(What the task asks): Rewrite these lines with every "description" changed to "specification" and nothing else altered. Leave out the pictures.

(Supplied information):
★ ★ ★

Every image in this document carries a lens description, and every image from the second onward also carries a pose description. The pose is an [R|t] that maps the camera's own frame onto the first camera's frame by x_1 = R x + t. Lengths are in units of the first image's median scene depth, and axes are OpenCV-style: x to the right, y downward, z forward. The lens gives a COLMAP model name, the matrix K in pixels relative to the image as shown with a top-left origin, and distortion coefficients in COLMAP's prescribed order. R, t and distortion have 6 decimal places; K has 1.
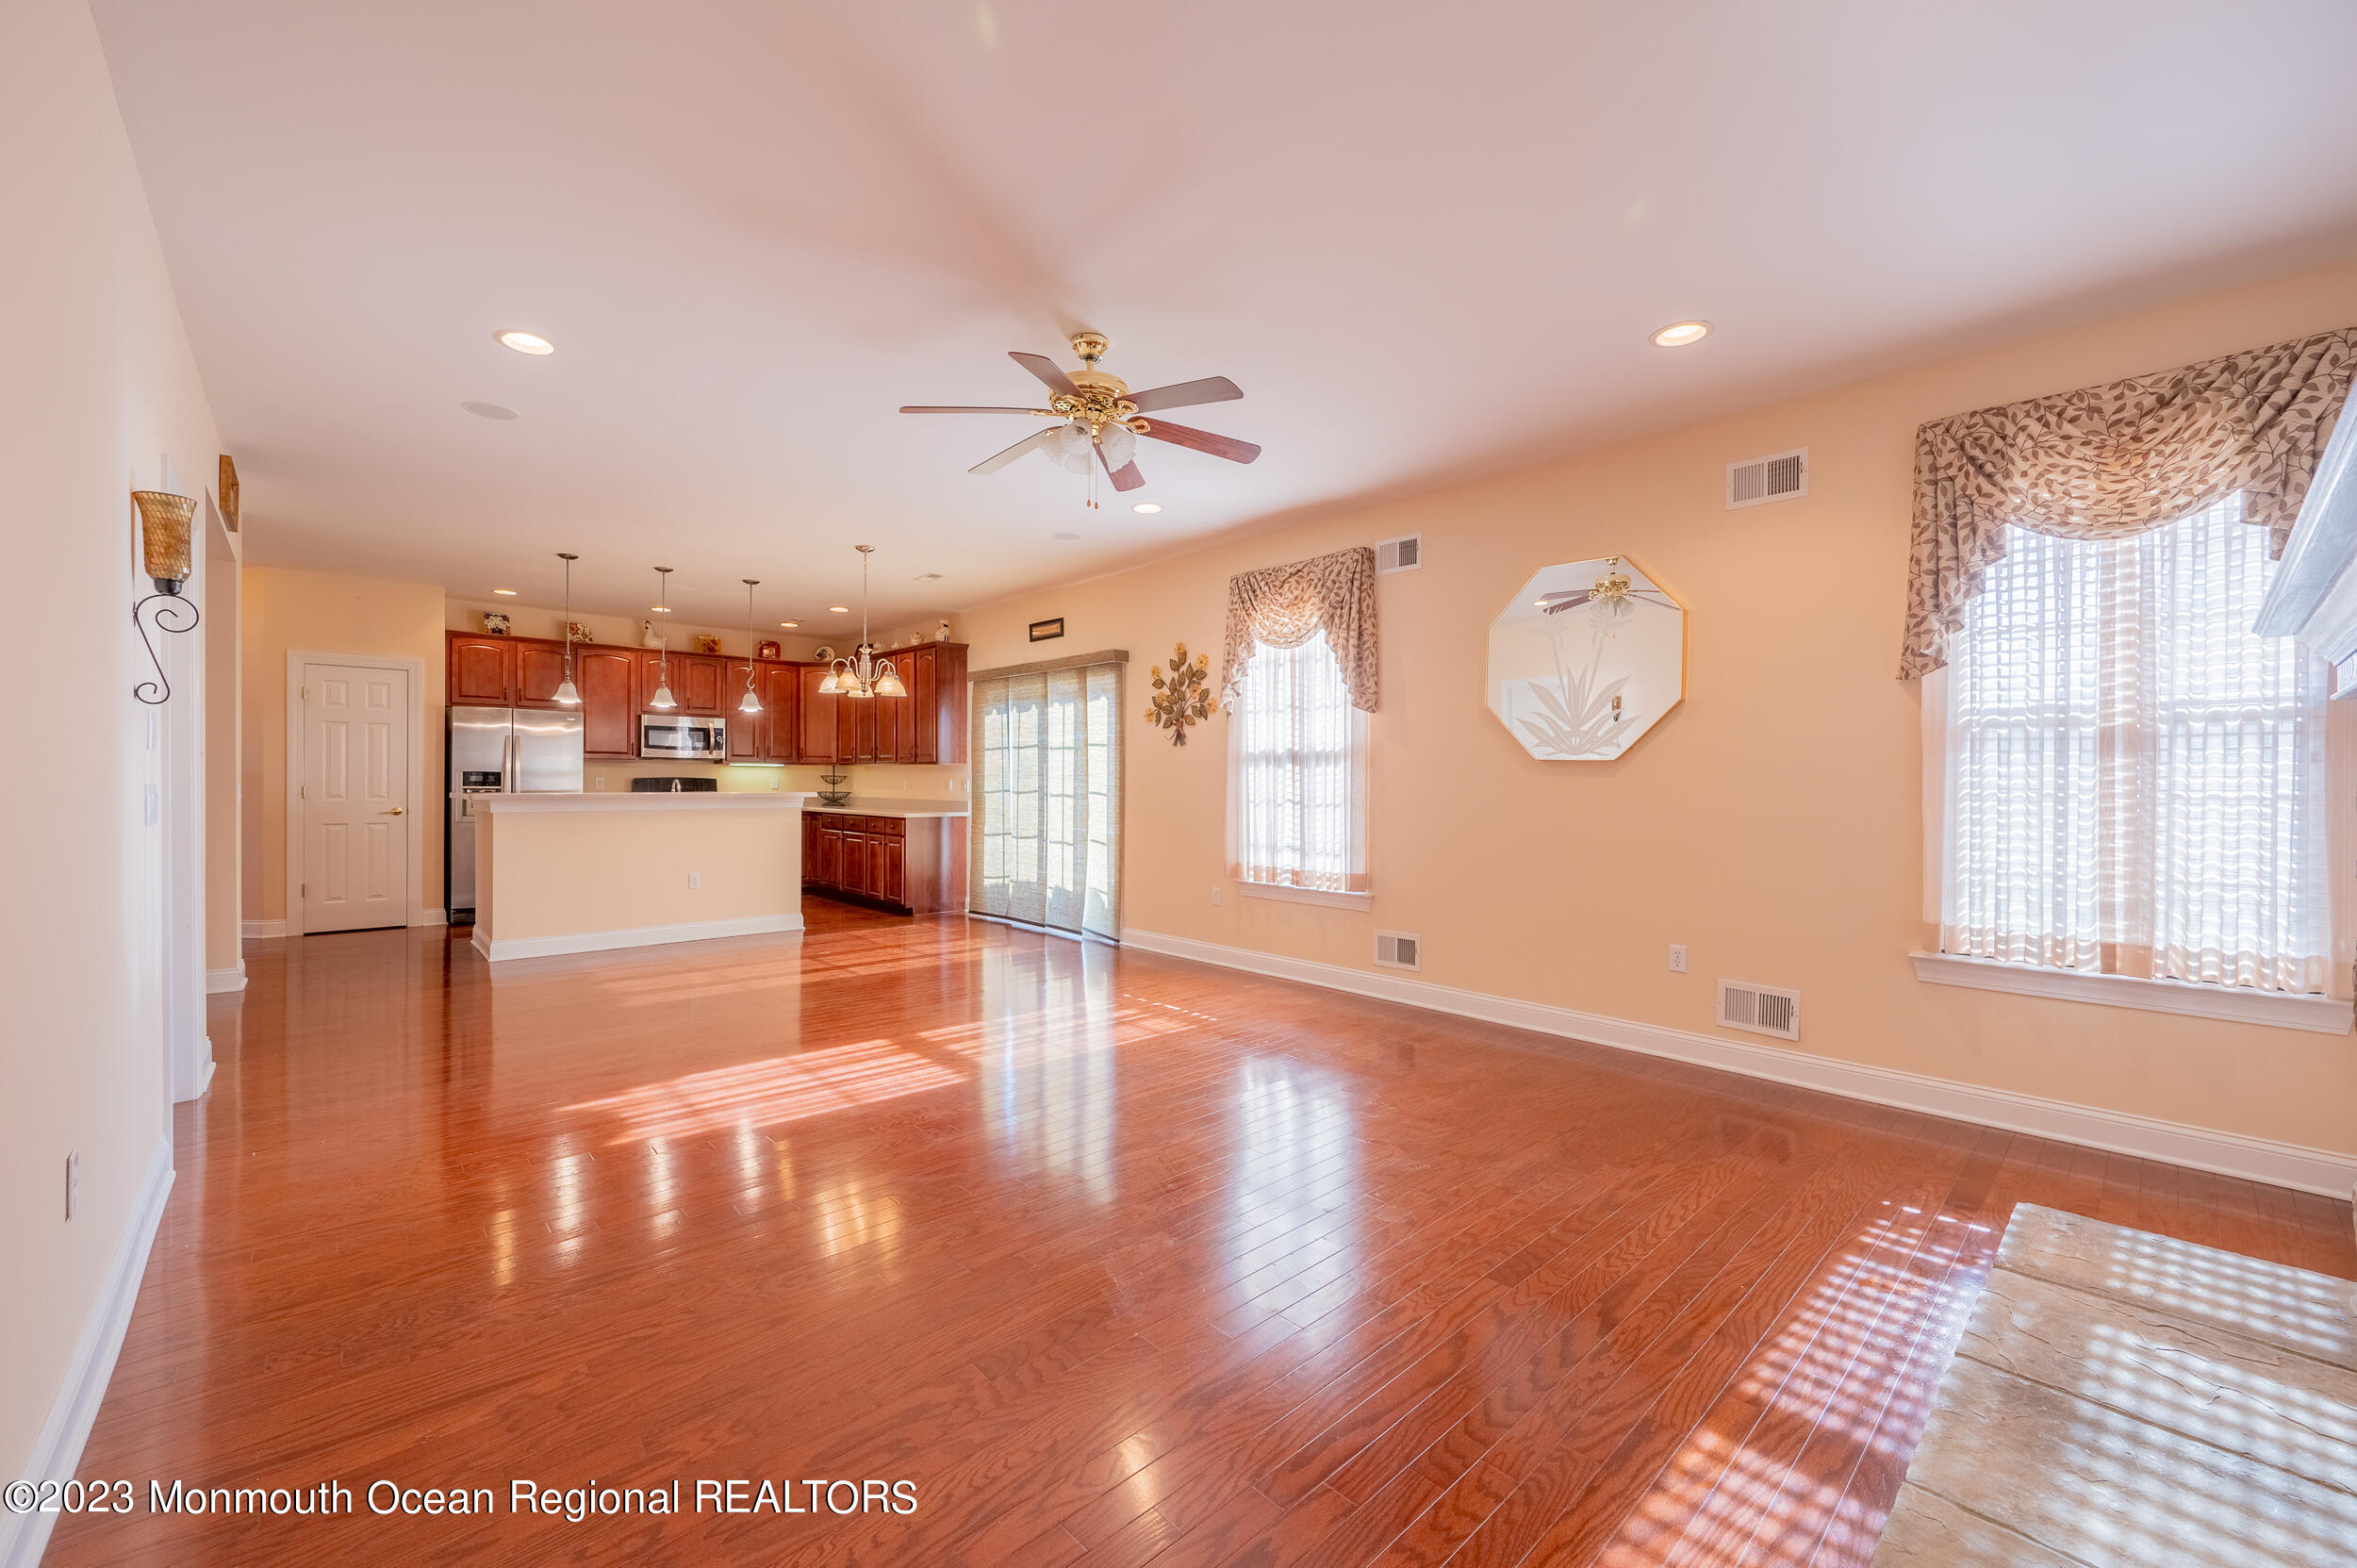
lens RADIAL K [[930.2, 0, 1167.8], [0, 930.2, 781.8], [0, 0, 1]] dist [-0.000488, -0.000740]
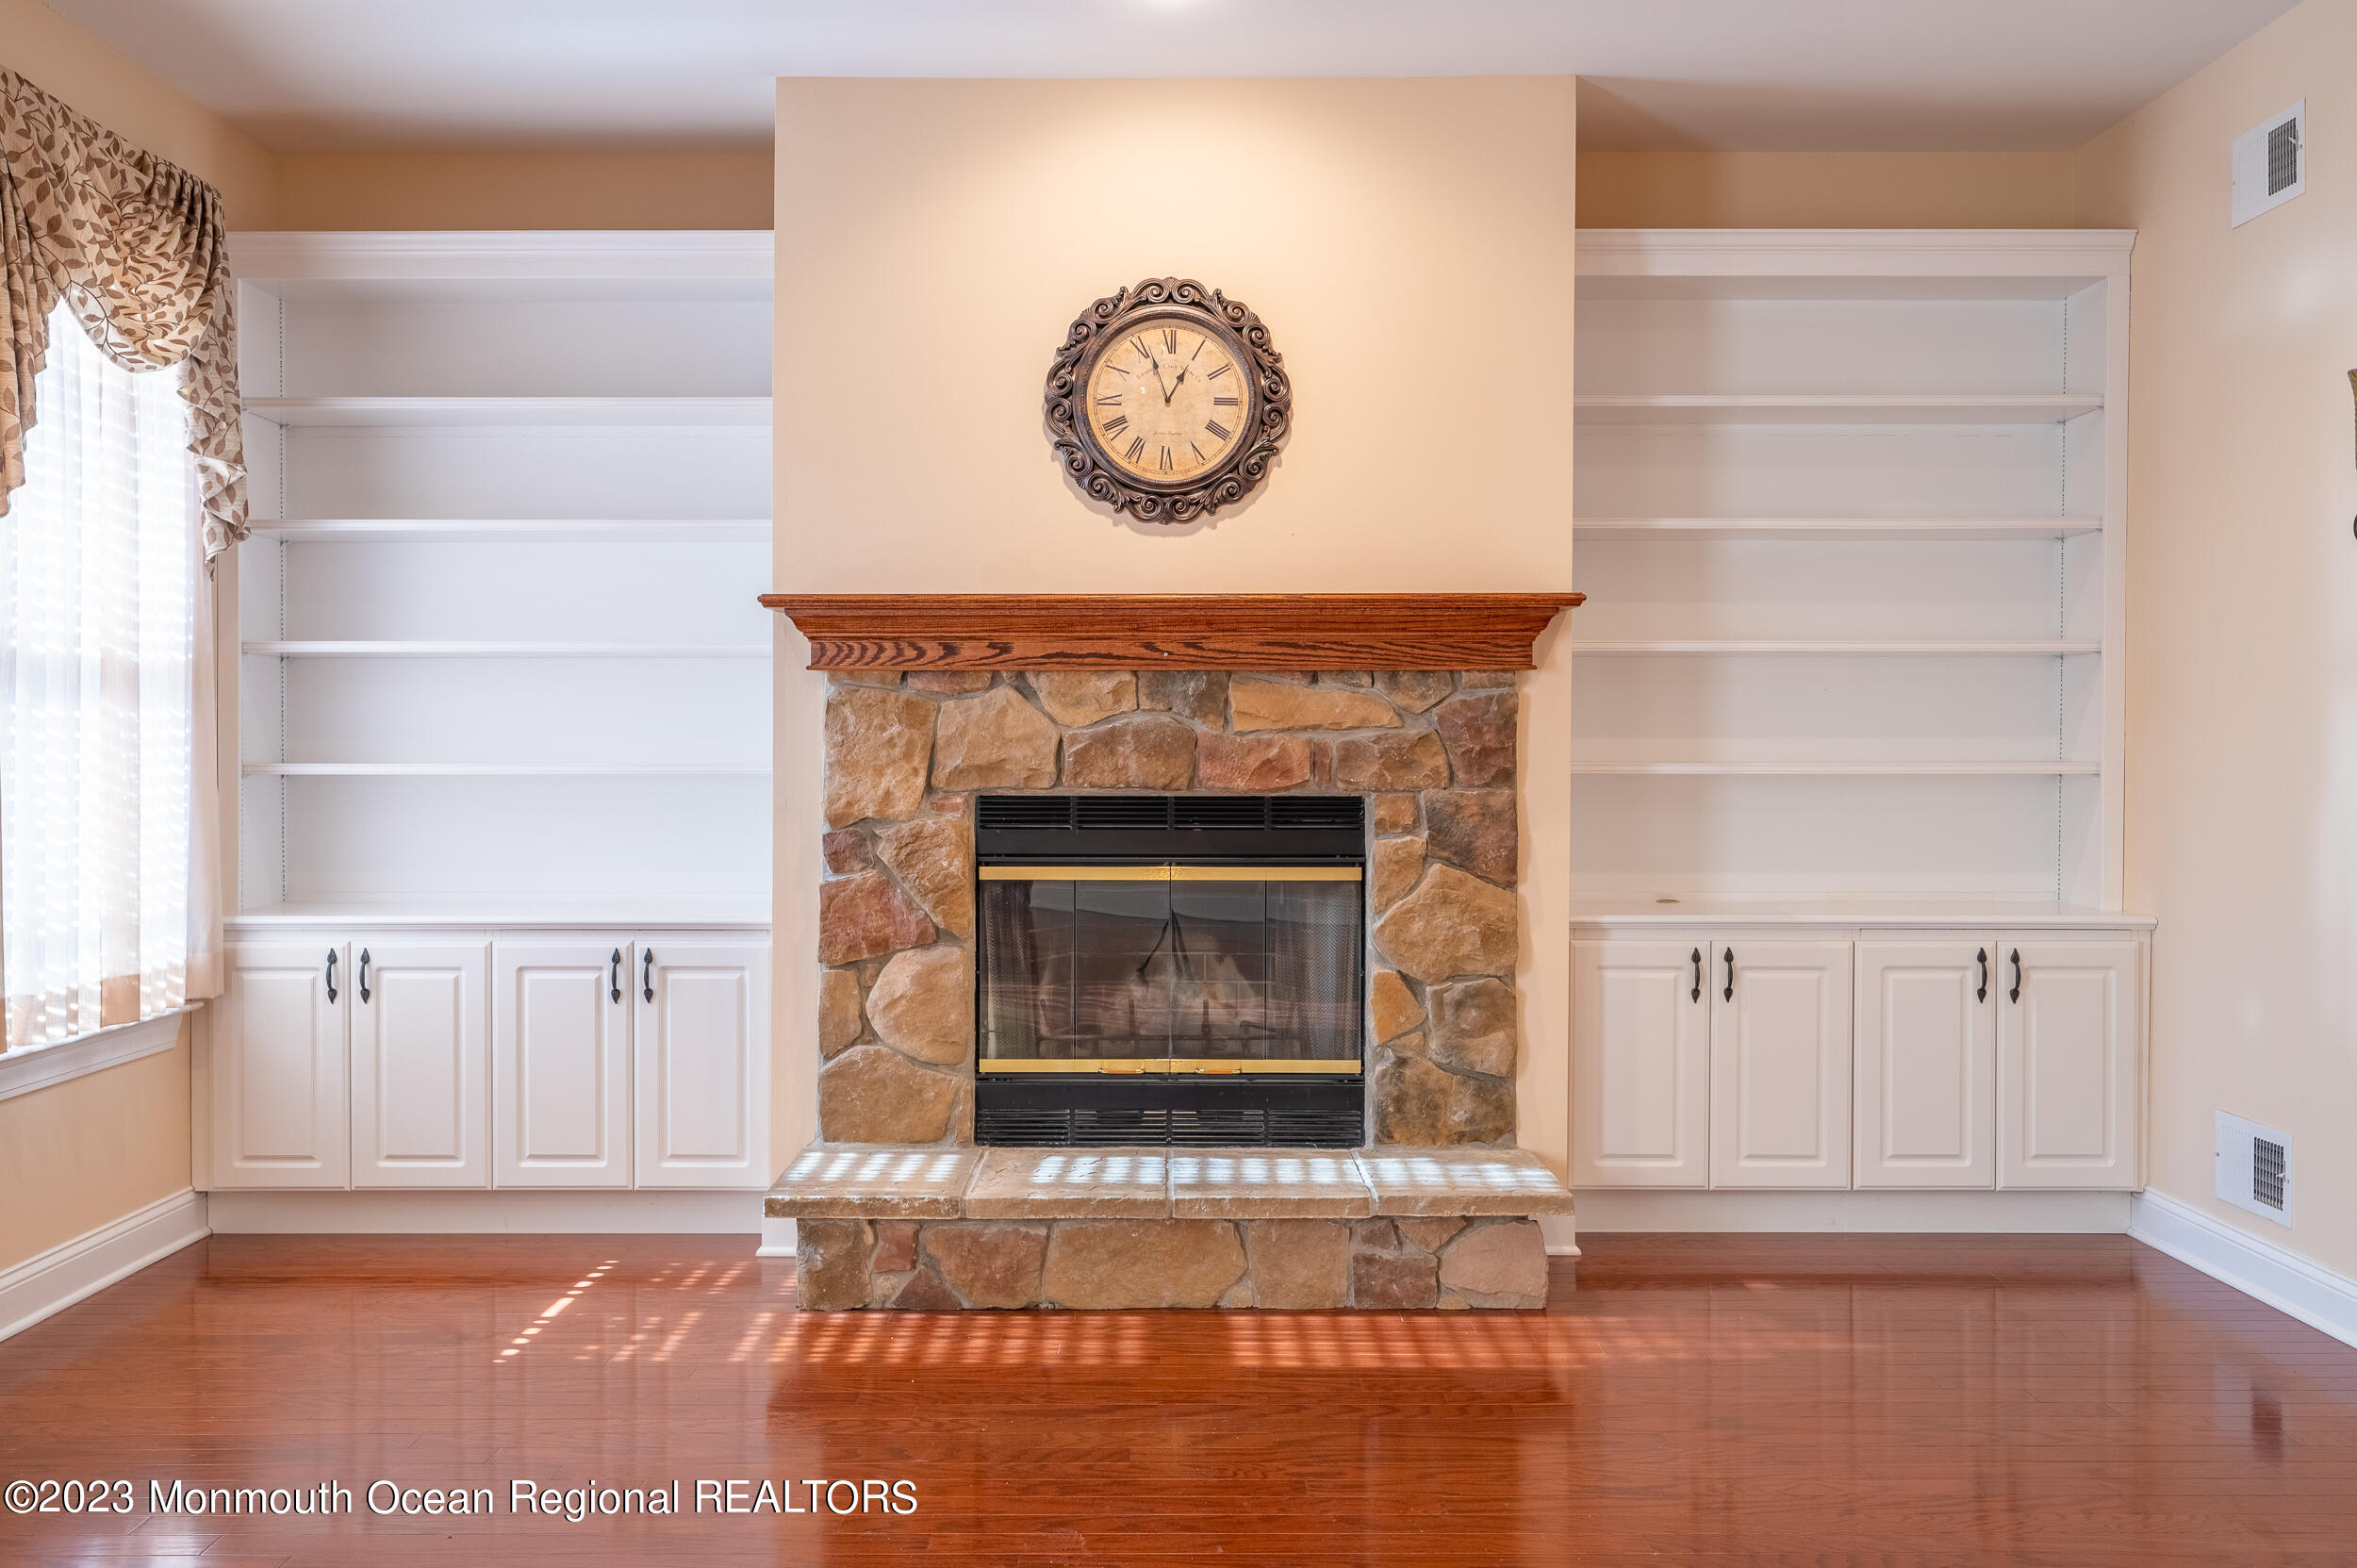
lens RADIAL K [[2041.7, 0, 1173.1], [0, 2041.7, 767.0], [0, 0, 1]] dist [-0.001389, -0.004269]
pose [[-0.740546, -0.013210, 0.671876, -0.237837], [-0.004120, 0.999877, 0.015118, -0.001441], [-0.671993, 0.008427, -0.740510, 0.726070]]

★ ★ ★

(Output):
Every image in this document carries a lens specification, and every image from the second onward also carries a pose specification. The pose is an [R|t] that maps the camera's own frame onto the first camera's frame by x_1 = R x + t. Lengths are in units of the first image's median scene depth, and axes are OpenCV-style: x to the right, y downward, z forward. The lens gives a COLMAP model name, the matrix K in pixels relative to the image as shown with a top-left origin, and distortion coefficients in COLMAP's prescribed order. R, t and distortion have 6 decimal places; K has 1.
lens RADIAL K [[930.2, 0, 1167.8], [0, 930.2, 781.8], [0, 0, 1]] dist [-0.000488, -0.000740]
lens RADIAL K [[2041.7, 0, 1173.1], [0, 2041.7, 767.0], [0, 0, 1]] dist [-0.001389, -0.004269]
pose [[-0.740546, -0.013210, 0.671876, -0.237837], [-0.004120, 0.999877, 0.015118, -0.001441], [-0.671993, 0.008427, -0.740510, 0.726070]]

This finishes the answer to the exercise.